#### [Task goal]
Transcribe the text read from each of the items below, line for line and with nothing changed. Leave the pictures out of your answer.

+++

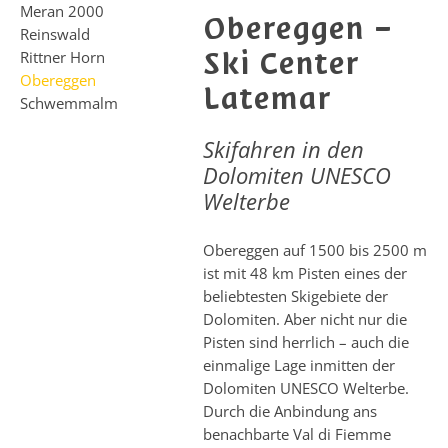
Meran 2000
Obereggen –
Reinswald
Ski Center
Rittner Horn
Obereggen
Latemar
Schwemmalm
Skifahren in den
Dolomiten UNESCO
Welterbe
Obereggen auf 1500 bis 2500 m
ist mit 48 km Pisten eines der
beliebtesten Skigebiete der
Dolomiten. Aber nicht nur die
Pisten sind herrlich – auch die
einmalige Lage inmitten der
Dolomiten UNESCO Welterbe.
Durch die Anbindung ans
benachbarte Val di Fiemme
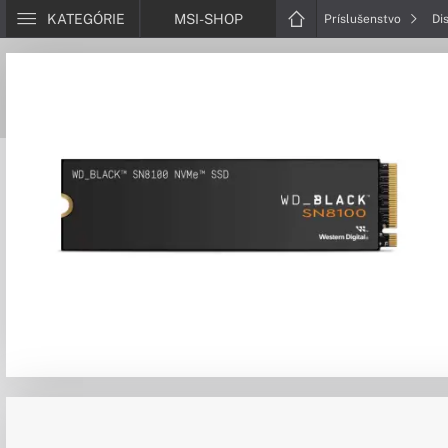
KATEGÓRIE
MSI-SHOP
Príslušenstvo
Di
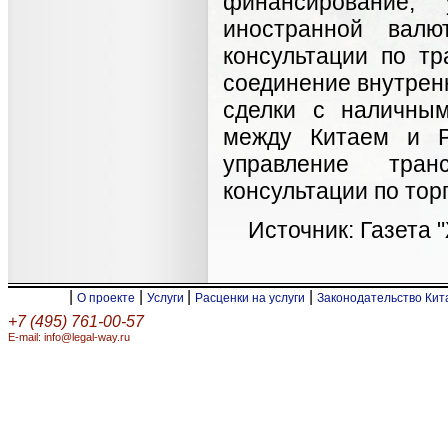
финансирование,
иностранной валю
консультации по т
соединение внутренн
сделки с наличны
между Китаем и Р
управление тра
консультации по тор
Источник: Газета 
|
|
|
|
О проекте
Услуги
Расценки на услуги
Законодательство Ки
+7 (495) 761-00-57
E-mail: info@legal-way.ru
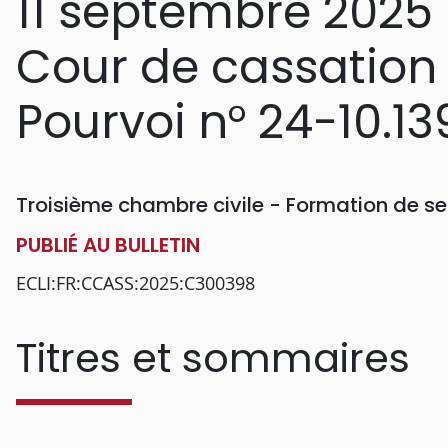
11 septembre 2025
Cour de cassation
Pourvoi n° 24-10.13
Troisième chambre civile - Formation de se
PUBLIÉ AU BULLETIN
ECLI:FR:CCASS:2025:C300398
Titres et sommaires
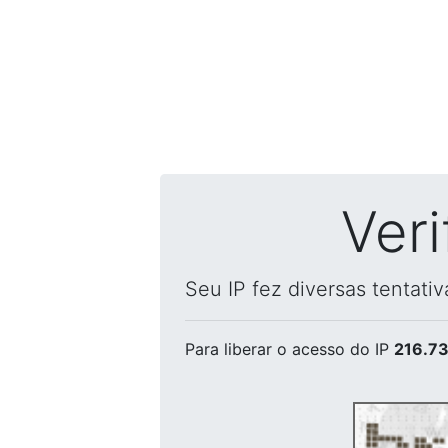
Ver
Seu IP fez diversas tentati
Para liberar o acesso
do IP
216.73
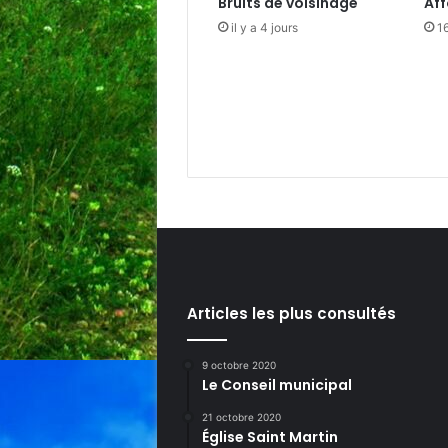
Bruits de voisinage
Af
il y a 4 jours
16
Articles les plus consultés
9 octobre 2020
Le Conseil municipal
21 octobre 2020
Église Saint Martin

+++

#### [Task response]
Meran 2000
Obereggen –
Reinswald
Ski Center
Rittner Horn
Obereggen
Latemar
Schwemmalm
Skifahren in den
Dolomiten UNESCO
Welterbe
Obereggen auf 1500 bis 2500 m
ist mit 48 km Pisten eines der
beliebtesten Skigebiete der
Dolomiten. Aber nicht nur die
Pisten sind herrlich – auch die
einmalige Lage inmitten der
Dolomiten UNESCO Welterbe.
Durch die Anbindung ans
benachbarte Val di Fiemme
KATEGÓRIE
MSI-SHOP
Príslušenstvo
Di
финансирование,
иностранной валю
консультации по т
соединение внутренн
сделки с наличны
между Китаем и Р
управление тра
консультации по тор
Источник: Газета 
|
|
|
|
О проекте
Услуги
Расценки на услуги
Законодательство Ки
+7 (495) 761-00-57
E-mail: info@legal-way.ru
11 septembre 2025
Cour de cassation
Pourvoi n° 24-10.13
Troisième chambre civile - Formation de se
PUBLIÉ AU BULLETIN
ECLI:FR:CCASS:2025:C300398
Titres et sommaires
Ver
Seu IP fez diversas tentati
Para liberar o acesso
do IP
216.73
Bruits de voisinage
Af
il y a 4 jours
16
Articles les plus consultés
9 octobre 2020
Le Conseil municipal
21 octobre 2020
Église Saint Martin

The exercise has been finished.